Sobre António Henrique de Oliveira Marques, referência duma geração, realce para os seus estudos biográficos sobre Bernardino Machado e Afonso Costa, e de inúmeras obras que fazem parte da minha biblioteca.

Somente mais um pequeno esforço, para lembrar que faleceu há dias o dr.
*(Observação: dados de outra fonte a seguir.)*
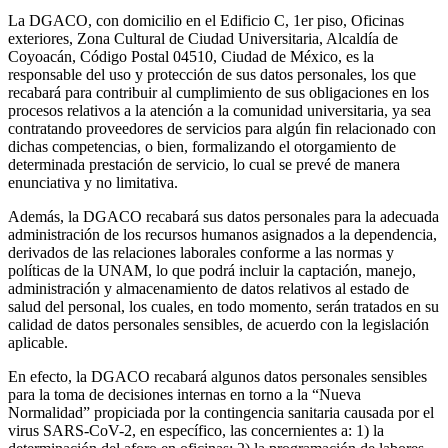
La DGACO, con domicilio en el Edificio C, 1er piso, Oficinas
exteriores, Zona Cultural de Ciudad Universitaria, Alcaldía de
Coyoacán, Código Postal 04510, Ciudad de México, es la
responsable del uso y protección de sus datos personales, los que
recabará para contribuir al cumplimiento de sus obligaciones en los
procesos relativos a la atención a la comunidad universitaria, ya sea
contratando proveedores de servicios para algún fin relacionado con
dichas competencias, o bien, formalizando el otorgamiento de
determinada prestación de servicio, lo cual se prevé de manera
enunciativa y no limitativa.
Además, la DGACO recabará sus datos personales para la adecuada
administración de los recursos humanos asignados a la dependencia,
derivados de las relaciones laborales conforme a las normas y
políticas de la UNAM, lo que podrá incluir la captación, manejo,
administración y almacenamiento de datos relativos al estado de
salud del personal, los cuales, en todo momento, serán tratados en su
calidad de datos personales sensibles, de acuerdo con la legislación
aplicable.
En efecto, la DGACO recabará algunos datos personales sensibles
para la toma de decisiones internas en torno a la “Nueva
Normalidad” propiciada por la contingencia sanitaria causada por el
virus SARS-CoV-2, en específico, las concernientes a: 1) la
Ruy de Albuquerque, professor jubilado de Direito, mas também historiador tal com o seu irmão Martim de Albuquerque, e cuja morte passou em claro na nossa imprensa.

Vou fugir de mansinho, mas certamente que não terei perdão por este arrazoado.

MPS disse...

Tem muita razão o Jofre, em chamar aqui todos esses nomes - de épocas diferentes e com visões distintas da História mas, cada um à sua maneira, dando um contributo inestimável para o conhecimento de nós próprios.

Fez bem, também, em referir o professor Ruy de Albuquerque: a História não pode passar sem o estudo do direito e ele, à semelhança de Marcello Caetano, embora em áreas um pouco distintas, deu um contributo fundamental para a correcta integração e interpretação do sistema jurídico português, particularmente o medieval.

Obrigada, Jofre, por não o ter deixado cair no esquecimento!